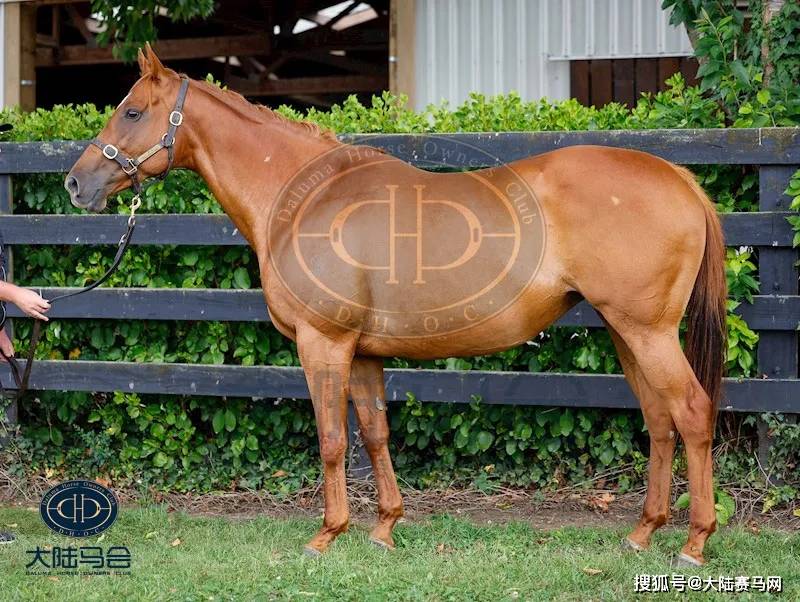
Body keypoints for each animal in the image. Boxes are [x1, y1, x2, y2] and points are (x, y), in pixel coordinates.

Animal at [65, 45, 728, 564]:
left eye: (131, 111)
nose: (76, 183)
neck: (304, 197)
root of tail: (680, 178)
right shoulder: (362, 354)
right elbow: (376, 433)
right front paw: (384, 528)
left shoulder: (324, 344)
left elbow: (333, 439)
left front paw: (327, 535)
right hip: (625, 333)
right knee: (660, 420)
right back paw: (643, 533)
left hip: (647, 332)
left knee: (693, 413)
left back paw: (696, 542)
---
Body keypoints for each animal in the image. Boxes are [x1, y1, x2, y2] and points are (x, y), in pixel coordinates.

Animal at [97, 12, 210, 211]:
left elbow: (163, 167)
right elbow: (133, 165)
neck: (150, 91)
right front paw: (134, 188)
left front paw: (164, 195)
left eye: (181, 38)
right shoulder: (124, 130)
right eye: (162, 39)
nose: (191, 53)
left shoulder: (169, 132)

The problem ▸ Copy out, exactly and alone, the lines of the entries above between the ones holding "left eye: (181, 38)" and "left shoulder: (169, 132)", inclusive.

Output ▸
left eye: (181, 38)
right shoulder: (124, 130)
right eye: (162, 39)
nose: (191, 53)
left shoulder: (169, 132)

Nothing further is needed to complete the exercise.